====== WORKING DATA

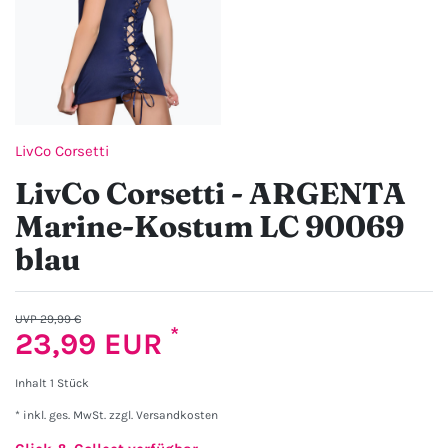
LivCo Corsetti
LivCo Corsetti - ARGENTA
Marine-Kostum LC 90069
blau
UVP 29,99 €
*
23,99 EUR
Inhalt
1
Stück
* inkl. ges. MwSt. zzgl.
Versandkosten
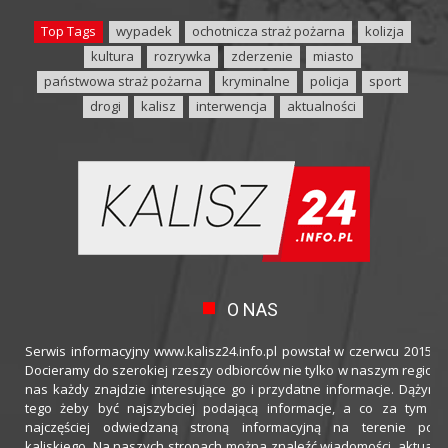
Top Tags
wypadek
ochotnicza straż pożarna
kolizja
kultura
rozrywka
zderzenie
miasto
państwowa straż pożarna
kryminalne
policja
sport
drogi
kalisz
interwencja
aktualności
O NAS
Serwis informacyjny www.kalisz24.info.pl powstał w czerwcu 2015 ro
Docieramy do szerokiej rzeszy odbiorców nie tylko w naszym regioni
nas każdy znajdzie interesujące go i przydatne informacje. Dążymy
tego żeby być najszybciej podającą informacje, a co za tym idz
najczęściej odwiedzaną stroną informacyjną na terenie powi
kaliskiego. Na naszych stronach można znaleźć wiadomości, aktualno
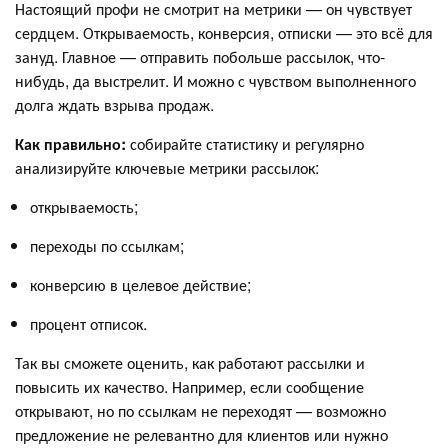
Настоящий профи не смотрит на метрики — он чувствует
сердцем. Открываемость, конверсия, отписки — это всё для
зануд. Главное — отправить побольше рассылок, что-
нибудь, да выстрелит. И можно с чувством выполненного
долга ждать взрыва продаж.
Как правильно:
собирайте статистику и регулярно
анализируйте ключевые метрики рассылок:
открываемость;
переходы по ссылкам;
конверсию в целевое действие;
процент отписок.
Так вы сможете оценить, как работают рассылки и
повысить их качество. Например, если сообщение
открывают, но по ссылкам не переходят — возможно
предложение не релевантно для клиентов или нужно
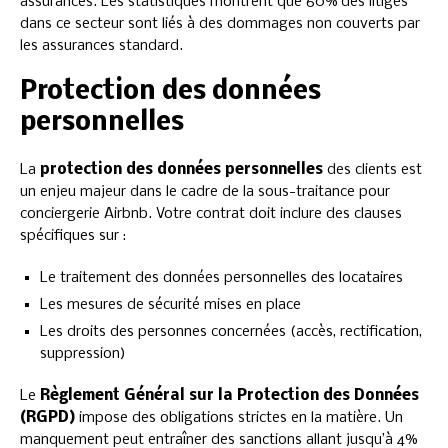
assurances. Les statistiques montrent que 60% des litiges
dans ce secteur sont liés à des dommages non couverts par
les assurances standard.
Protection des données
personnelles
La
protection des données personnelles
des clients est
un enjeu majeur dans le cadre de la sous-traitance pour
conciergerie Airbnb. Votre contrat doit inclure des clauses
spécifiques sur :
Le traitement des données personnelles des locataires
Les mesures de sécurité mises en place
Les droits des personnes concernées (accès, rectification,
suppression)
Le
Règlement Général sur la Protection des Données
(RGPD)
impose des obligations strictes en la matière. Un
manquement peut entraîner des sanctions allant jusqu’à 4%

============

WHAT TO WORK ON: Because the pictures are not wanted, retype only the text of every record, exactly as given.

THE ANSWER:
LivCo Corsetti
LivCo Corsetti - ARGENTA
Marine-Kostum LC 90069
blau
UVP 29,99 €
*
23,99 EUR
Inhalt
1
Stück
* inkl. ges. MwSt. zzgl.
Versandkosten
Top Tags
wypadek
ochotnicza straż pożarna
kolizja
kultura
rozrywka
zderzenie
miasto
państwowa straż pożarna
kryminalne
policja
sport
drogi
kalisz
interwencja
aktualności
O NAS
Serwis informacyjny www.kalisz24.info.pl powstał w czerwcu 2015 ro
Docieramy do szerokiej rzeszy odbiorców nie tylko w naszym regioni
nas każdy znajdzie interesujące go i przydatne informacje. Dążymy
tego żeby być najszybciej podającą informacje, a co za tym idz
najczęściej odwiedzaną stroną informacyjną na terenie powi
kaliskiego. Na naszych stronach można znaleźć wiadomości, aktualno
Настоящий профи не смотрит на метрики — он чувствует
сердцем. Открываемость, конверсия, отписки — это всё для
зануд. Главное — отправить побольше рассылок, что-
нибудь, да выстрелит. И можно с чувством выполненного
долга ждать взрыва продаж.
Как правильно:
собирайте статистику и регулярно
анализируйте ключевые метрики рассылок:
открываемость;
переходы по ссылкам;
конверсию в целевое действие;
процент отписок.
Так вы сможете оценить, как работают рассылки и
повысить их качество. Например, если сообщение
открывают, но по ссылкам не переходят — возможно
предложение не релевантно для клиентов или нужно
assurances. Les statistiques montrent que 60% des litiges
dans ce secteur sont liés à des dommages non couverts par
les assurances standard.
Protection des données
personnelles
La
protection des données personnelles
des clients est
un enjeu majeur dans le cadre de la sous-traitance pour
conciergerie Airbnb. Votre contrat doit inclure des clauses
spécifiques sur :
Le traitement des données personnelles des locataires
Les mesures de sécurité mises en place
Les droits des personnes concernées (accès, rectification,
suppression)
Le
Règlement Général sur la Protection des Données
(RGPD)
impose des obligations strictes en la matière. Un
manquement peut entraîner des sanctions allant jusqu’à 4%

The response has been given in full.